The hit I got from 18/exit 19 managed to be directly on top of the same bruise I had received on Tuesday. Needless to say, it hurt. Even going that fast, the hit was the only thing I was thinking about on the final curve.
The rest of my sliding on Thursday was fine. The middle run was just as exciting as I PRed again (59.81) and this time, I did’t skid as much. My final run of the night was a 59.97.
Friday morning, I worked my second shift ever at the Crowne Plaza Resort and Golf Club of Lake Placid. I’m a server, but I’ve been starting as the “floater” and a busser.
After the adventure of GETTING to the hotel (located on top of a very steep hill with a very steep street leading up to it…in the snow…on the ice…in a Honda Civic) I was able to settle in better today.
I finally got my “code” that enables me to put in orders, so I served for the first time. Well, I served for a bit in high school. But by a bit, I mean for two weeks. I only served about 5 tables today, but it was still kind of crazy! Hopefully this weekend I can do better!
The upside of working is, of course, money. It’s not as much as I’m used to (the whole tip thing throws it off, since breakfast doesn’t tip as well and I only had the five tables) but still, it’s valuable funds that will go mostly towards skeleton, the rest towards my car.
The downside is being on my feet for 5-6 hours straight in the morning, then coming back to the OTC and having to work out, then slide later that night. I will be honest, I did not do a workout yesterday or today, since I was pretty exhausted and my feet hurt, but I need to tough it up and get to my normal workouts.
Friday was another busy day at work, but I left at noon. Since I hadn’t had much to eat since 5:30am, I stopped immediately in the cafeteria at the OTC to scoff some lunch before I donned my spandex shorts for a dip in the ice bath.
Let me tell ya, sitting for 14 minutes in sub-50 degree water might sound miserable, but it’s glorious on the legs! I took a hot shower immediately after, which helped immensely with getting my core temperature back up, and also helped to relax my muscles again.
I had to finish sanding my runners, since I only sanded two grits the night before, but as I was starting, not only did I notice a painful hotspot on my palm from the rubbing, but Leisl (my roommate, should you recall) reminded me that the Freestyle Skiing World Cup was going on in Placid, and the Aerials competition was finishing this afternoon.
It’s not an opportunity one should miss. For those who don’t know, Aerials is like gymnastics, but instead of running across a floor and doing some leaps and bounds, the athletes ski down an extremely steep hill, get launched into the air by their own momentum, and then perform a series of twists, flips and turns before landing on both their skis, hopefully solidly.

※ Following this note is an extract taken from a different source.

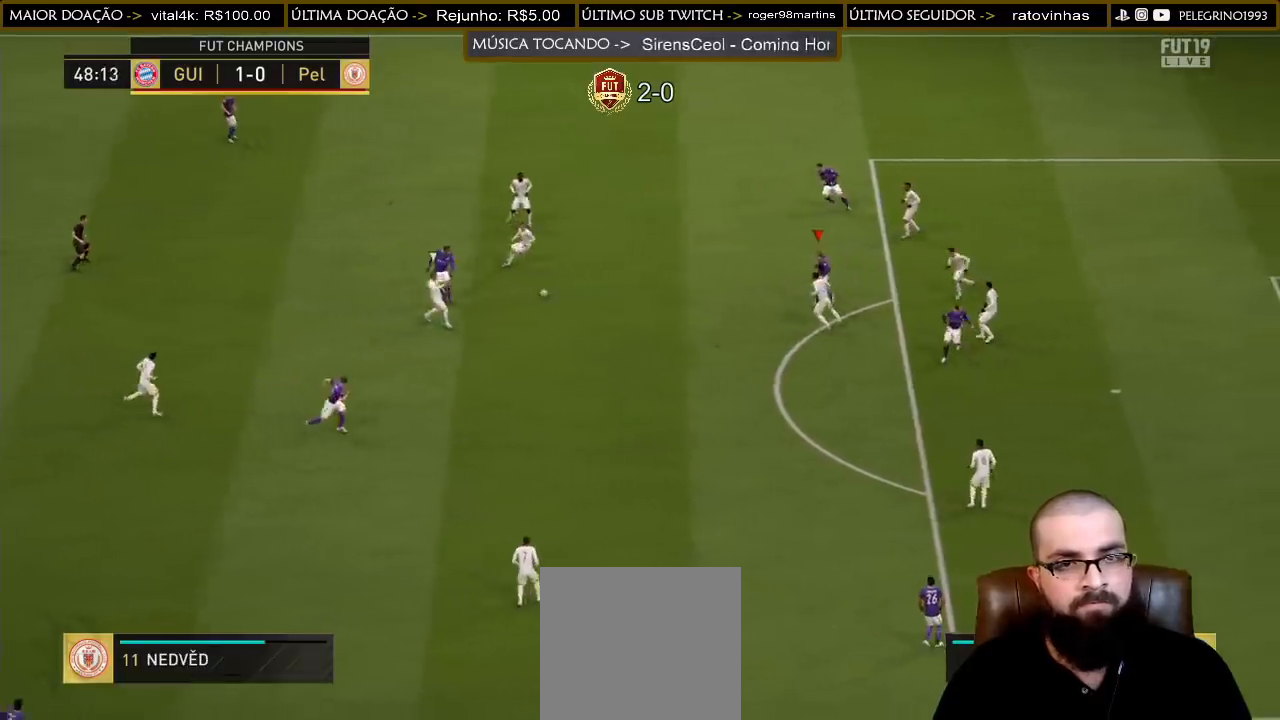
{"buttons": [], "left_stick": "down", "right_stick": "center", "events": [[100, "R2", "up"], [267, "CROSS", "down"], [333, "left_stick", "down"], [367, "CROSS", "up"]]}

It was a cold afternoon, but about 8 of us went to event, which was taking place just a short ways away from the OTC. We stood at the bottom of the hill, looking up at the ramps the skiers jump off of, and watched as athlete after athlete did their stunt. The women started it off, but we arrived to see only the last 5.
Ashley Caldwell, a 17-year-old Olympian (she was 16 at the 2010 Winter Olympics in Vancouver, and made the finals in that competition) was third jumper from last, meaning she was ranked in 3rd entering that final heat. I can’t describe her jump. So you’ll just have to watch it (below).

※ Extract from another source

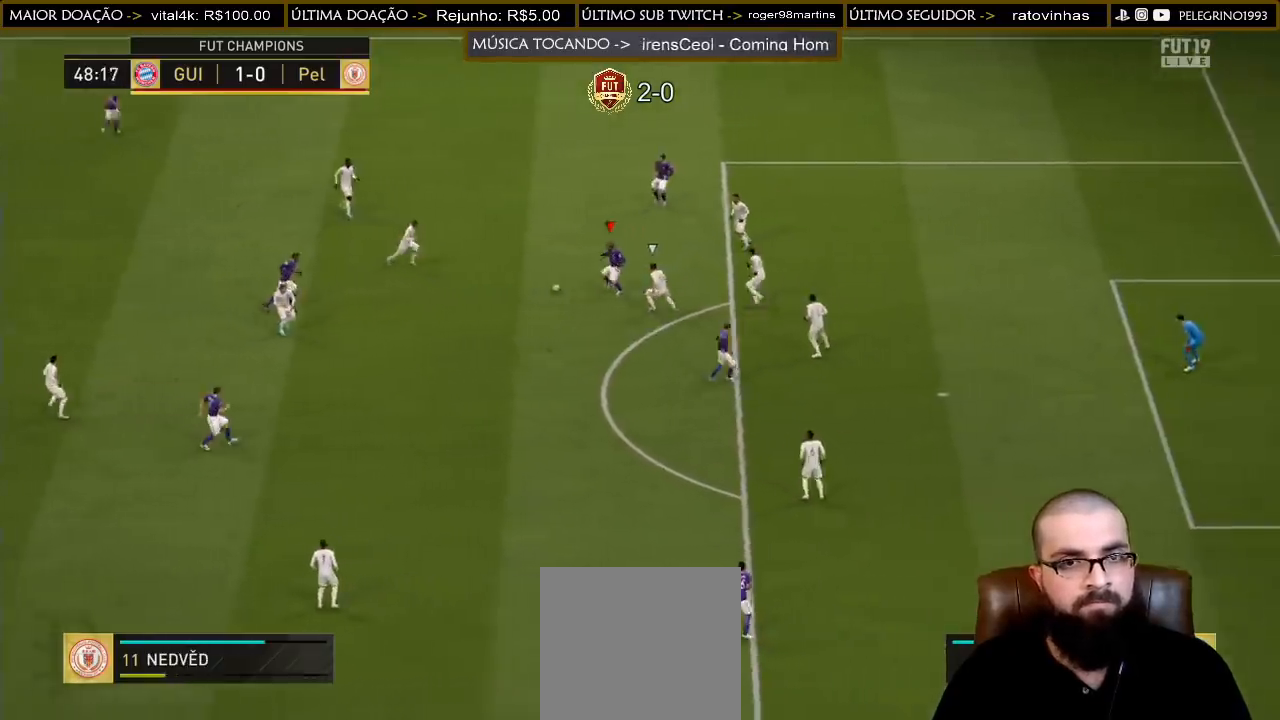
{"buttons": [], "left_stick": "down-right", "right_stick": "center", "events": [[100, "left_stick", "down-right"], [233, "left_stick", "right"], [467, "left_stick", "down-right"]]}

With that amazing jump, she held off the last couple athletes and finished first, her first World Cup title of her career. It was a pretty sick competition. There was great pump-up music blaring the whole time athletes were jumping, and announcers were shouting into their microphones. We were very close to our fellow athletes as they finished too. This is a great event to watch on TV, and even more fun to watch in person!
After returning to the OTC to grab our sliding gear, we headed to the track for our first race of the season.
Throughout our training, we’ll be competing in the “Lake Placid Series,” basically a competition between the development team. But the marks we gain from these races will rank us nationally, leading to the National Championships, and the America’s Cup in the coming months.
I started my warm-up with about 30 minutes to track time, before I was told that the women were competing first. I had looked at the start list and saw that I was the second slider of the women, but neglected to see that the women were going first. Oops!
Luckily, I had timed my warmup perfectly. I was warm and my muscles were (surprisingly) loose when I took my place at the starting line, dressed in my super swank, one-piece speedsuit. As I shed my jacket and warm-up pants, Don reminded me to explode from the blocks, and relax on the sled (sounds kind of oxy-moronish, right?) and helped me to brush my spikes clear of snow to get more traction on the ice.
Finally, I got my start off, and jumped on the sled, a little too far forward. As a result, I skidded a little bit, but not badly. My run was very clean, compared to what I’ve been doing recently. I went straight through the Chicane, hugging the right wall (I remember being astonished I wasn’t skidding over to the left, like I usually do) and slid cleanly through Curves 18 and 19 (the ones responsible for my bruised leg). I looked up upon sliding the out run (the finish straight-away that goes uphill so we can stop our sleds) and saw my time flash across the clock: 59.4?. Woo! PR by almost a half-second!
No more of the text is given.